Час от часу мне не легче!

— Слушай, Коля, а может, это террористы? Они выстрелили в нее иглой отравленной, а выносить тело сразу почему-то испугались. Решили оставить ее до утра, а тут я нежданно пришла.

— Ты? Нежданно? В свою квартиру? Любой должен был знать, кто хоть однажды следил за тобой. В том-то и дело, что не было никакого тела, — стал выходить из берегов Николай. — Препарат начал действовать через сорок минут. Явись ты чуть позже, нашла бы в своей квартире девицу, но спящую. И не было бы никакого трупа, думаю я. Неужели не ясно: ее не травили, ее усыпляли. Какого хрена было ее толкать?!

Мне эта мысль понравилась, но поделиться своим впечатлением я не успела — Коля продолжил:

— Есть множество средств, которые валят с ног человека, как комара. Раз девице ввели именно тот препарат, значит, именно сорок минут кому-то понадобились.
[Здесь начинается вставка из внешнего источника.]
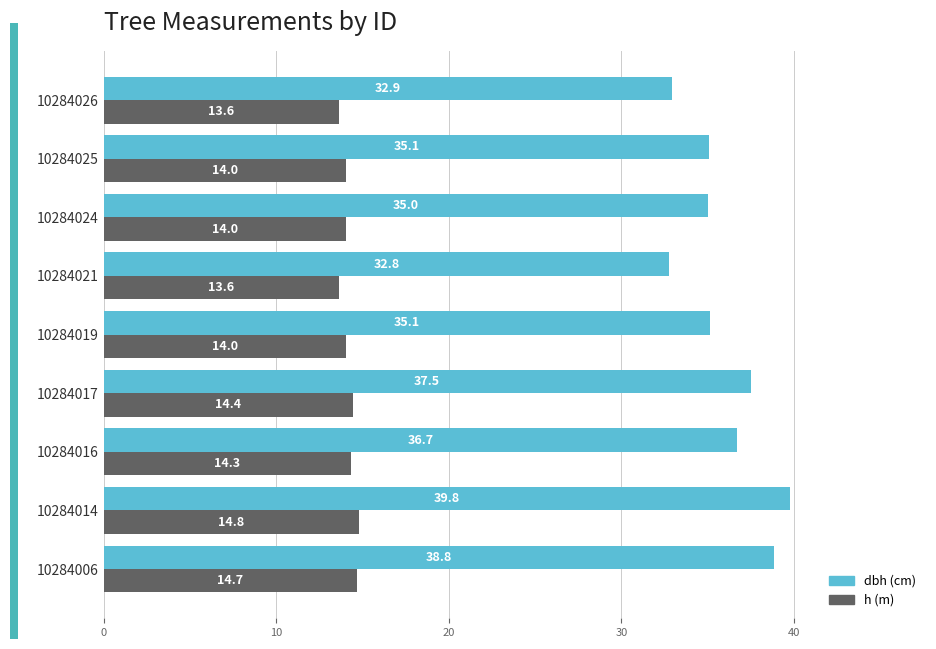

What is the difference between the highest and lowest values at 10284026?

19.3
А кому? Кому, спрашиваю тебя?

— И совершенно напрасно спрашиваешь. Этого я знать не могу. Сами ответы ищите. Лично меня интересует совсем другое: сколько теперь мне дадут?

Коля опешил.

— Чего дадут?

— Лет, конечно, не медалей же. Речь о сроке, на который меня упекут за убийство девицы.

— С ума сошла? — возмутился Коля. — Может, еще прикажешь и показательный суд над тобой устроить?

— Не прикажу, — не смея радоваться победе, промямлила я.

— Уж знаю, вам, женщинам, лишь бы оказаться в центре внимания. Забудь и даже не думай об этом. Это несчастный случай. Для тебя вообще нет никакой девицы! — рявкнул он, ни к месту зверея. — И не было никогда! И не может быть! Да и как тебя прикажешь судить? — искренне поразился он.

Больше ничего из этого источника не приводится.